Cascade Drive-In: A Lesson in KitschDrive up, park your car, tune in your radio and watch a movie. Where the hell are you?

words: michael tolvaKitsch is one of those things that only works best on a small scale, like those little hula girl toys on the dashboard of a car. Those are kitsch. The girl makes you think of things so tacky and tasteless they're almost – but not quite – ironically funny. This overlooking of an item's tackiness seems to get complicated on the grander scale, like in Las Vegas.

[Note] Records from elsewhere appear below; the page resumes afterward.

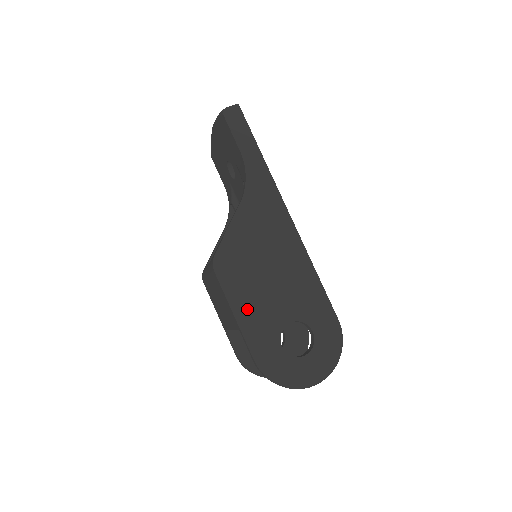
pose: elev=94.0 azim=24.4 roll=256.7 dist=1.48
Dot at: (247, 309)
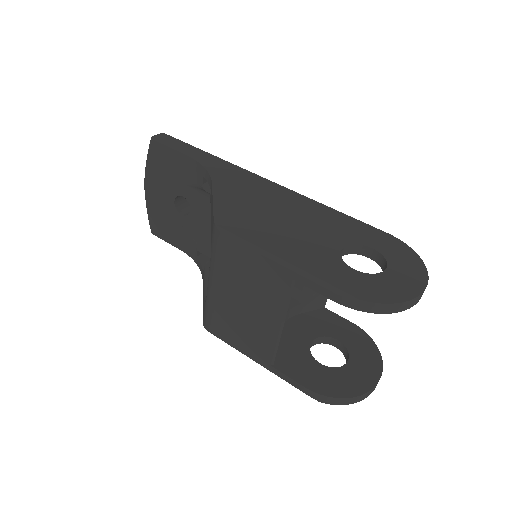
Dot at: (286, 250)
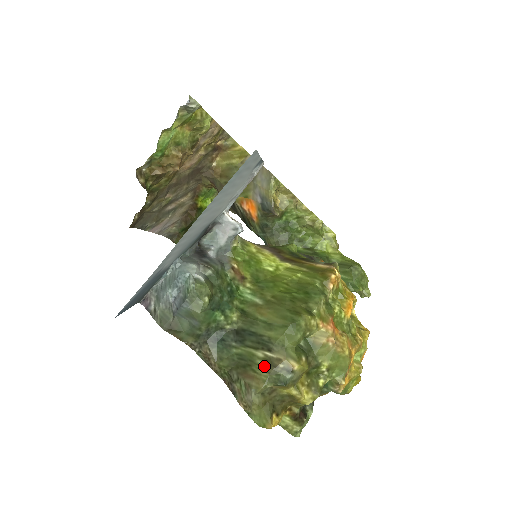
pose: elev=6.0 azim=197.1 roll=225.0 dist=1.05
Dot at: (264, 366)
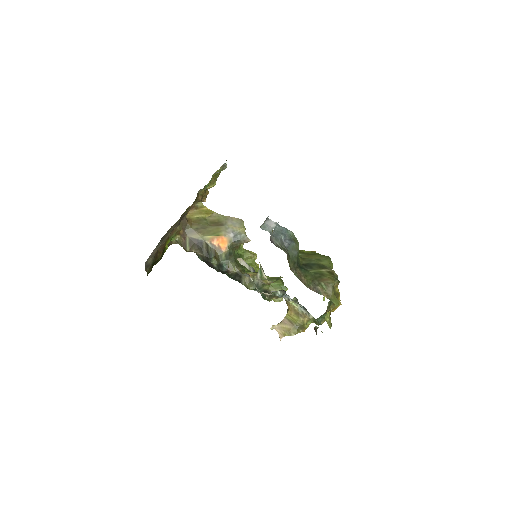
Dot at: (329, 274)
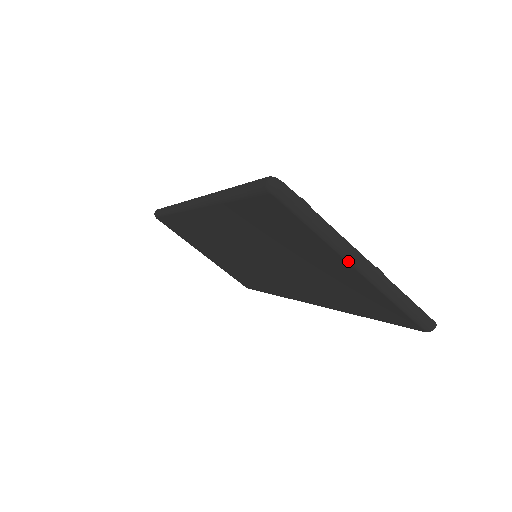
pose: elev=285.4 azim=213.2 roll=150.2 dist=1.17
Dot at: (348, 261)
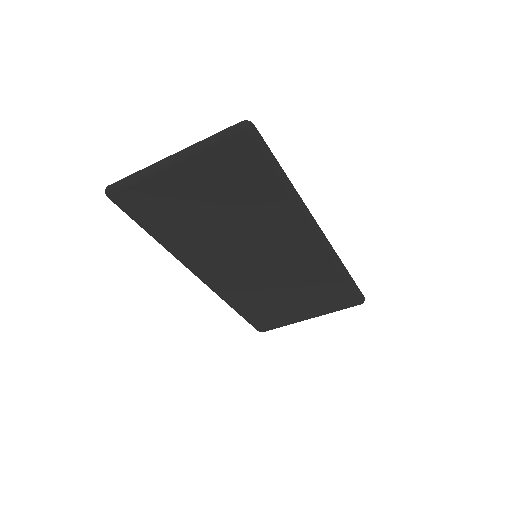
Dot at: (165, 168)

Such is the case with Chicagoland's only remaining and operating drive-in theater. Loacted in West Chicago, it is a place full of bad taste, poor design, antiquated technologies and lots of mosquitoes, which seems like the perfect candidate for the kitsch stamp of approval. But then I encountered the scale: The place has more than 1,200 parking spots. Let's just suppose each car has – of course – two people in it. The theater's capacity is then 2,400 people. The screen is twice as large as any you find in a theater today and, in case you've never seen a film set in the 1950s, those 1,200 spaces come with 1,200 speaker boxes so you can listen to the film.

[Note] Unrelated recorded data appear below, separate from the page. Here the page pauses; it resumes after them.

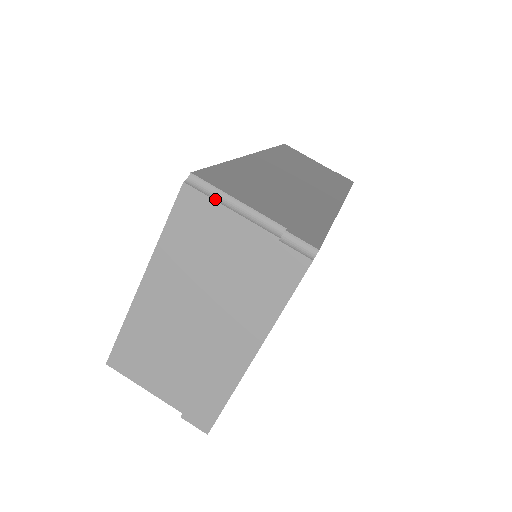
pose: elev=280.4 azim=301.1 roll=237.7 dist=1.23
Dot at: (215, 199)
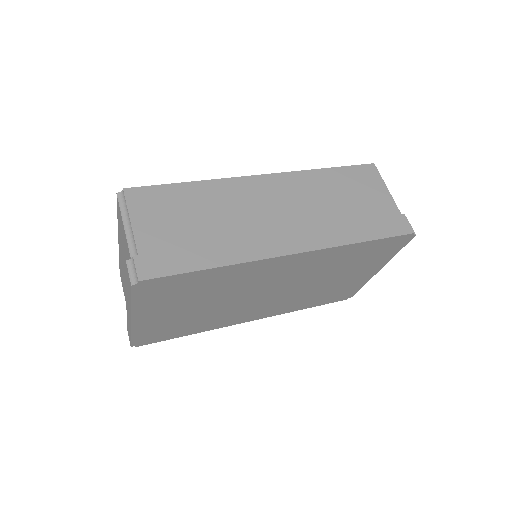
Dot at: (122, 213)
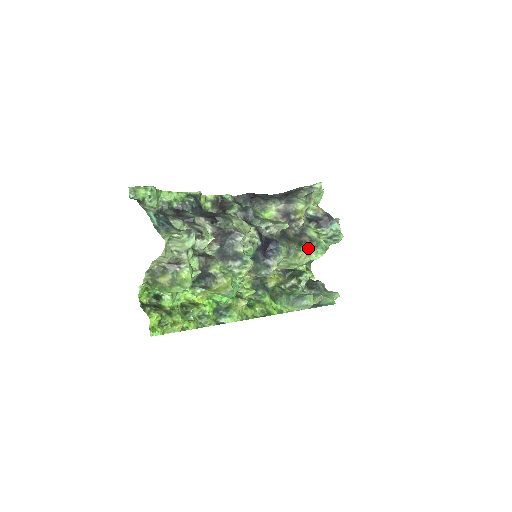
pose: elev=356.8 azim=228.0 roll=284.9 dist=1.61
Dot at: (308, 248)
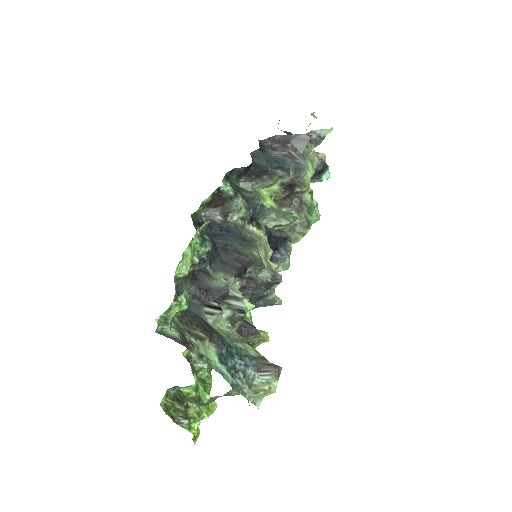
Dot at: (310, 228)
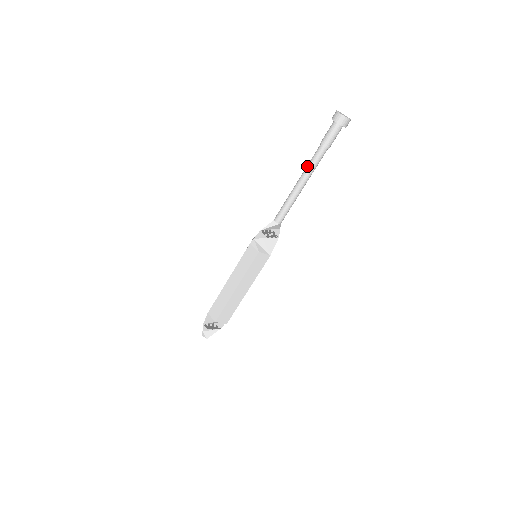
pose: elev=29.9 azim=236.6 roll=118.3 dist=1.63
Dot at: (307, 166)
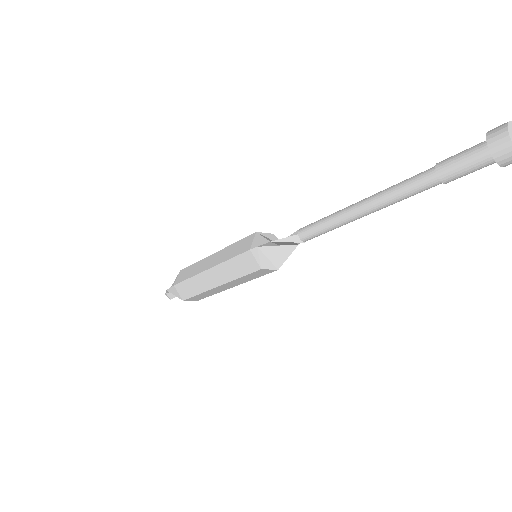
Dot at: (389, 192)
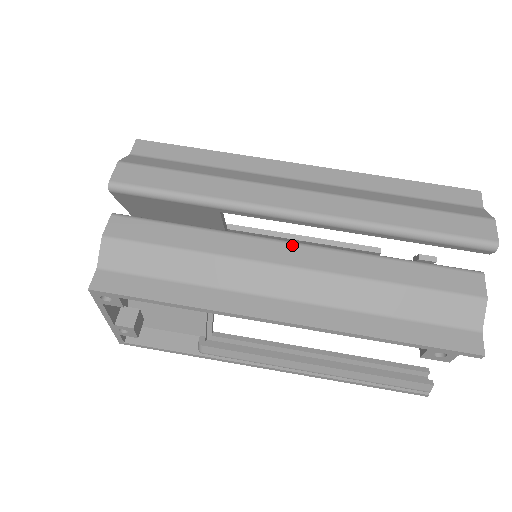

The size of the place makes you think not of irony, but of nostalgia for when this was the ultimate form of entertainment. Now, you are almost frightened by its size and you in it. If you walk in to the concession stand – which I highly recommend doing – the design, with its red and orange shag carpet, slips past kitsch and falls somewhere in the realm of The Shining. Somewhere in the concession stand's back room is a man with an axe typing away ... all work and no play makes jack a dull boy all work and no play makes jack a dull boy all work and no play makes jack a dull boy ... Frightening.

When I visited the theater, there were families with their kids or dogs, teenagers making out, half the viewers sipping a beer that was slipped past the watchful eyes of the management, and me, sitting in my air-conditioned car, smoking a cigarette with my car stereo tuned the theater's radio station.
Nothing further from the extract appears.